Eu tentei correr, mas ele foi mais ágil e me pegou. Quando já se preparava para fazer o que queria, ouvi uma pancada e ele caiu inerte em cima de mim.
- Vamos Liebe.
Quando peguei meu vestido no chão eu ouvi. Um único som e não pude me virar para olhar.
- Hündin aus der Hölle. - Ele disse e eu entendi. Ele havia atirado nela.
- Veja o que sua mãe fez! Vamos! Olhe!
Me virei para ele e olhei.
- Não pra mim, estúpida!
Eu sabia exatamente para onde eu queria que eu olhasse. Mas eu não queria. Não queria ver minha mãe inerte no chão. Mas ainda sim eu fiz o que ele mandou. Olhei e cai de joelhos ao lado dela.
- Agora você vai ter que ficar no lugar dela!
Olhei para ele com ódio. Eu queria matá-lo. Me levantei e fui em direção a ele..."

Fui tirada de meus devaneios pela voz de  Bruna que batia na porta.
- Dani? Tá tudo bem?
- Tá sim, Bruna.
- Eu chamei e você não respondeu.
- Eu... Não ouvi.
- Tudo bem. O jantar está pronto e o Max já chegou.
- Já estou saindo.
Desliguei o chuveiro e me enxuguei. Vesti a roupa e sai. Não sem antes respirar fundo e colocar um sorriso no rosto.
Quando me sentei à mesa notei o banquete que Bruna havia preparado e sorri. Não é que a menina cozinhava bem?
A comida estava tão boa, que as lembranças ruins foram empurradas para um canto remoto da minha mente.
Me deitei cedo, mas não consegui dormir. Bruna dormia pesado ao meu lado. Eu podia ouvi-la ressonando.

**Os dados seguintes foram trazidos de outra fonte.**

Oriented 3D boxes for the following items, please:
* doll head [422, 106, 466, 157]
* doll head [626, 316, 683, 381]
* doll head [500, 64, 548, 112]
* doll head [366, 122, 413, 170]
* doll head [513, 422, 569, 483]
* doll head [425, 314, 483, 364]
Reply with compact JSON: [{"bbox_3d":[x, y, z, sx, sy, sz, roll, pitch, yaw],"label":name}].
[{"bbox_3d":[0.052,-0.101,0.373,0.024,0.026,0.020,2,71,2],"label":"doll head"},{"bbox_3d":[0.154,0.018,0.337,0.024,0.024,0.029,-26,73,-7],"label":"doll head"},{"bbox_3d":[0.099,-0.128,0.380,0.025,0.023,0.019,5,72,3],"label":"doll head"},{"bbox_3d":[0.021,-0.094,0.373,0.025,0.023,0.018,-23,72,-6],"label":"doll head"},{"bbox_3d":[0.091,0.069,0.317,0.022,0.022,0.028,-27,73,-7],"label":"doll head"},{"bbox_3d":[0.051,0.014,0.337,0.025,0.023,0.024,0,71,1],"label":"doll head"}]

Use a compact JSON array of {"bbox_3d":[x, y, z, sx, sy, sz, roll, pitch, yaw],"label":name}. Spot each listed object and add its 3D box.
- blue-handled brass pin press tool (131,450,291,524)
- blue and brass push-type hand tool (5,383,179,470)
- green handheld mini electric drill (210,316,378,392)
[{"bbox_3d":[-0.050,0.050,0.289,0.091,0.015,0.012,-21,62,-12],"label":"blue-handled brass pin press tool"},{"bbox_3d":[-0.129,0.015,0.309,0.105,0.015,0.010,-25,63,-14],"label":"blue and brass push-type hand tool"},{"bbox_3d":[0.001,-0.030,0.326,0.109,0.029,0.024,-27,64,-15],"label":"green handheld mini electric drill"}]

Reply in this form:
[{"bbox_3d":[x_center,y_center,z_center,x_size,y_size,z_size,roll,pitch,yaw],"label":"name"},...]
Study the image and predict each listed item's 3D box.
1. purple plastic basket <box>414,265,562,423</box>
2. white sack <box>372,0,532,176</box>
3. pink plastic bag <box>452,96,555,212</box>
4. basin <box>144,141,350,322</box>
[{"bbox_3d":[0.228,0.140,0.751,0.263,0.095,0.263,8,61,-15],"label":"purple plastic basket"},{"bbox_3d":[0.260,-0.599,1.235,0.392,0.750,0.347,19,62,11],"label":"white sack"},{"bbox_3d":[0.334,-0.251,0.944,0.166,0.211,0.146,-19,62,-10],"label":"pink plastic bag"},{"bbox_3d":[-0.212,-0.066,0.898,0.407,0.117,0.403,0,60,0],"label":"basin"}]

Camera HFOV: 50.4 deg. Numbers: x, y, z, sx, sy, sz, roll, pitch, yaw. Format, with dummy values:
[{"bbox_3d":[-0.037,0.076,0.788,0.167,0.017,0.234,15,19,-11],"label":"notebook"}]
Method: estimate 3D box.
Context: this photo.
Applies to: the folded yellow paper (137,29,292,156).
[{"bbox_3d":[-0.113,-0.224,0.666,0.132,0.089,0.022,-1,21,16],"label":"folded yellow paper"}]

Eu não dormia totalmente no escuro. Não que isso impedisse que eu os visse. Só me sentia mais segura assim. Inacreditavelmente, na casa de Max eu quase não os via. O que me fez pular, no momento em que vi um se materializar na minha frente. Do mesmo jeito que surgiu, ele desapareceu. E então a Bruna gritou.
Corri afobada até ela.
- O que houve?
- Eu... Eu...
- Shhhh. Calma. Foi só um sonho ruim.
- Não.
- Sim. Veja... Você já acordou.
- Você não entende!
Ela parecia nervosa. E então eu entendi.
- O que você sonhou?
- Que uma garota me pedia ajuda.
- Onde?
- Nos... Jardins de Boboli.
- Bruna... Isso é em...
- Florença!
- Mas...
- Ela vai morrer! Se eu não ajudá-la ela vai morrer!
- Já é tarde...
- Não!
- Querida... Eu também vejo essas coisas.
- Eu não vejo. Eu sonho. E quando eu sonho as pessoas morrem.
- Quando eu vejo elas morrem também.
Ela ergueu a cabeça e me encarou de um jeito esquisito. Quase sobrenatural.
- Elas querem que você as ajude a pegar seu assassino. Já eu, elas querem que eu não as deixe morrer. Mas eu sempre deixo.
- Vamos tentar ajudar. Como ela é?
Ela se levantou e abriu a porta do quarto. Voltou com um caderno e um lápis, se sentou ao meu lado e como se estivesse em transe, começou a desenhar.
Ela desenhou uma garota parada na frente do Castelo de Pitti, que fica dentro do Jardim de Boboli.
- Sabe o nome dela?
- Só sei que começa com B.
- Então temos que encontrar a nossa senhora B.
- Em uma semana.
- Que?
- No sétimo dia ela estará morta.
- Não temos nenhuma pista.
- Ela é de florenca. Isso eu tenho certeza.
- Mas será que está lá?
- Não faço a menor idéia.
Bufei.
Me levantei e fui até Max. Achei que ele fosse nos chamar de poucas, mas ele não contextou em nenhum momento sequer. E doze horas depois, estávamos os três em um vôo para a Itália.